**Instruction**
Search the entries for the word "Météo" and pull out each line that has it.

(Excerpts from a dataset)
■ ■ ■ ■

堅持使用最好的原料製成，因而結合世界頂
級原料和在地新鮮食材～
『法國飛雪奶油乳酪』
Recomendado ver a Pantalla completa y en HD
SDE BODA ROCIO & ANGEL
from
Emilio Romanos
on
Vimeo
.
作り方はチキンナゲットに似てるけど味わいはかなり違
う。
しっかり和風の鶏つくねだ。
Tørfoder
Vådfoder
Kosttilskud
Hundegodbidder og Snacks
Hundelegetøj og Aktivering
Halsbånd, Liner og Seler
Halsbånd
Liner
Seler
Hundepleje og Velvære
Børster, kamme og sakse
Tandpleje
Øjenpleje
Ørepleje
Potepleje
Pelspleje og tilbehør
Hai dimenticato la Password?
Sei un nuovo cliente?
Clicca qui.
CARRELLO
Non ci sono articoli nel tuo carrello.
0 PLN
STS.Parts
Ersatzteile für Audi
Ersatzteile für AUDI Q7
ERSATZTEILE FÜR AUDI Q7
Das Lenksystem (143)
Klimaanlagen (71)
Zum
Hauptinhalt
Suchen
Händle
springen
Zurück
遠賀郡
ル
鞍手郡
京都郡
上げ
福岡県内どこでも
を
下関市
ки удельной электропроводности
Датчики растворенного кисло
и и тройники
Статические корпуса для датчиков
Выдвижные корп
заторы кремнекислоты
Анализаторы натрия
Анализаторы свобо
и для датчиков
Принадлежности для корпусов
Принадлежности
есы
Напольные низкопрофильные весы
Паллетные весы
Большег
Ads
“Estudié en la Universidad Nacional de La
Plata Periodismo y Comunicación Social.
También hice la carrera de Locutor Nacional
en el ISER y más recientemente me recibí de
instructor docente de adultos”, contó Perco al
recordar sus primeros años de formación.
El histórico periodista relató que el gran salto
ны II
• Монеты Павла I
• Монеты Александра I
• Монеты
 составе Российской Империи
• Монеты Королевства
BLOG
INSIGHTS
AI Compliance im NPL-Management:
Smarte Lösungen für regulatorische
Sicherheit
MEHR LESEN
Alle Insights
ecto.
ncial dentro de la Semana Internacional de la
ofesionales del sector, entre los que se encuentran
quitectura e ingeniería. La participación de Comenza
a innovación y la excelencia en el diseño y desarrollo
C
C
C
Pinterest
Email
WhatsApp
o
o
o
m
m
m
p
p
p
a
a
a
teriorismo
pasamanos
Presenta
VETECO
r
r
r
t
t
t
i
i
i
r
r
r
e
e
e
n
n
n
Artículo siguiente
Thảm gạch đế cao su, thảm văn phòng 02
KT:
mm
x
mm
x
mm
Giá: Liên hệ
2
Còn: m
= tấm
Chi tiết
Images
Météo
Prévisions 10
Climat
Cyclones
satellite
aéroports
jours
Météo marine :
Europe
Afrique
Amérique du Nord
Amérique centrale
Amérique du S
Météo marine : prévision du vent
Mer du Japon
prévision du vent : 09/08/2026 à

■ ■ ■ ■

**Answer below**
Météo
Météo marine :
Météo marine : prévision du vent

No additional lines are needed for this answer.